Despite poor sales, a Betty Davis fanbase gradually grew – most notably in San Francisco and Washington DC – and a deal with Island was struck, for which Davis and Funk House recorded two LPs, 1975’s Nasty Gal (not part of these LITA reissues) and a second LP which, thanks to a dispute with Chris Blackwell, remained unreleased until 2009. It’s hard to say what audiences would have thought of Is It Love Or Desire (★★★★) in 1976 but in 2023 it sounds incredible, a take-no-prisoners female-fronted Funkadelic with Davis trying everything from ecstatic Little Feat country funk (Whorey Angel) to hypnotic motorik sex jams (It’s So Good), whilst aiming attacks at disco (Bottom Of The Barrel) and her own record label (Stars Starve, You Know).

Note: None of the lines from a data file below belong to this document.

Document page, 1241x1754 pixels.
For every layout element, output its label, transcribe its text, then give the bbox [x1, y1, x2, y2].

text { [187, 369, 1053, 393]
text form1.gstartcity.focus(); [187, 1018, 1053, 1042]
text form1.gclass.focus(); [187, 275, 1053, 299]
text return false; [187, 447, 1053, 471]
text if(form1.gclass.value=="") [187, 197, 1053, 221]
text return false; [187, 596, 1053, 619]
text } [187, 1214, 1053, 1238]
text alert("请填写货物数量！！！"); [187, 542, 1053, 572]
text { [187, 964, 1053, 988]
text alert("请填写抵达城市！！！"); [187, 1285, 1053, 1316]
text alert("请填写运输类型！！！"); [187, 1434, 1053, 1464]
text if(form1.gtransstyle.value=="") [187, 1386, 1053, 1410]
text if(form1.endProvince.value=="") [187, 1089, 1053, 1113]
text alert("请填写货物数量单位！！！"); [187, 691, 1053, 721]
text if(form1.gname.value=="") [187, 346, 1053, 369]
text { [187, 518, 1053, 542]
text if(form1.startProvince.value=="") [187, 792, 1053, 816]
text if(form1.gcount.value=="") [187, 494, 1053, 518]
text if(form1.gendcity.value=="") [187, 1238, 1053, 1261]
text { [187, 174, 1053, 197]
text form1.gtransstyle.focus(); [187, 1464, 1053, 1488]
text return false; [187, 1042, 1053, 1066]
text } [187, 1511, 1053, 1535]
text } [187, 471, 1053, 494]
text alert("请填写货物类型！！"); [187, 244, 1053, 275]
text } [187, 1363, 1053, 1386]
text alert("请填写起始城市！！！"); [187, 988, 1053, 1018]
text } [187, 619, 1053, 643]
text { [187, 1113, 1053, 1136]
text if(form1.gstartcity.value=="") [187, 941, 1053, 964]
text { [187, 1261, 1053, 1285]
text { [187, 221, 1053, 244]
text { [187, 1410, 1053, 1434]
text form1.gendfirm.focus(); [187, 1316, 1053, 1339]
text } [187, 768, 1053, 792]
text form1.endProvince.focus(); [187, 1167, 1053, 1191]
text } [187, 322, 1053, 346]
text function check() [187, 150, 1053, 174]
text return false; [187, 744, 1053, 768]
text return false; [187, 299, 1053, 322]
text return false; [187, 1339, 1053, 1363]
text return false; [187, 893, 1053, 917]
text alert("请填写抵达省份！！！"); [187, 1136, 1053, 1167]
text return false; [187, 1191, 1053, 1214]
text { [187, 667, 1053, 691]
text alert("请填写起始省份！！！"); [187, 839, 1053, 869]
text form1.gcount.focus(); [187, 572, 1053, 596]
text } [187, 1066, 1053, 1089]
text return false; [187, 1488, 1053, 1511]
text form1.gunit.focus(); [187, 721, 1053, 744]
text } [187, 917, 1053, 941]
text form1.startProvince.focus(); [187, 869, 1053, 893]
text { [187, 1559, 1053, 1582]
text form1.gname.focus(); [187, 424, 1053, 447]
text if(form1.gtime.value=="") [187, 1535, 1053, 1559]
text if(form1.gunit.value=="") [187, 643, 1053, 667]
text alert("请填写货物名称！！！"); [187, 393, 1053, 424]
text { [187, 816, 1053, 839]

However, when the LP was shelved, the band split and Davis relocated to Los Angeles, immersing herself in the West Hollywood party scene before assembling her fifth and final album, 1979’s Crashin’ From Passion, now available on vinyl for the first time ever. Recorded with Funk House guitarist Morales and jazz drummer Alphonse Mouzon, plus Herbie Hancock on keyboards, Chuck Rainey on bass and a quartet of backing vocalists comprised of Martha Reeves, Patryce Banks, and Anita and Bonnie of the Pointer Sisters, Crashin’ From Passion (★★★) should be incredible. It isn’t, but beyond such failed style experiments as the Manhattan Transfer vocal jazz of Hangin’ Out In Hollywood and I’ve Danced Before’s winsome calypso-pop can be found a haunted vulnerability on digital soul epic You Take Me For Granted and the title track where Davis sings, “Tried my best but I failed the test, made mistakes… Now you hate me.”
After Crashin’…, Davis spent three years in Japan before moving back to her family home in Pittsburgh, where she lived in relative solitude until her death in February last year. Since those final sessions, Davis has been sampled repeatedly and cited as an influence by everyone from Prince to Janelle Monáe. Even Miles Davis in his 1989 autobiography wrote that, “If Betty were singing today, she’d be something like Madonna; something like Prince… she was ahead of her time.” But doors in the industry kept closing. Always white men behind desks telling me to change – change my look, change my sound. I needed to ‘fit in’ or else no contract. I learned stars starve in silence.”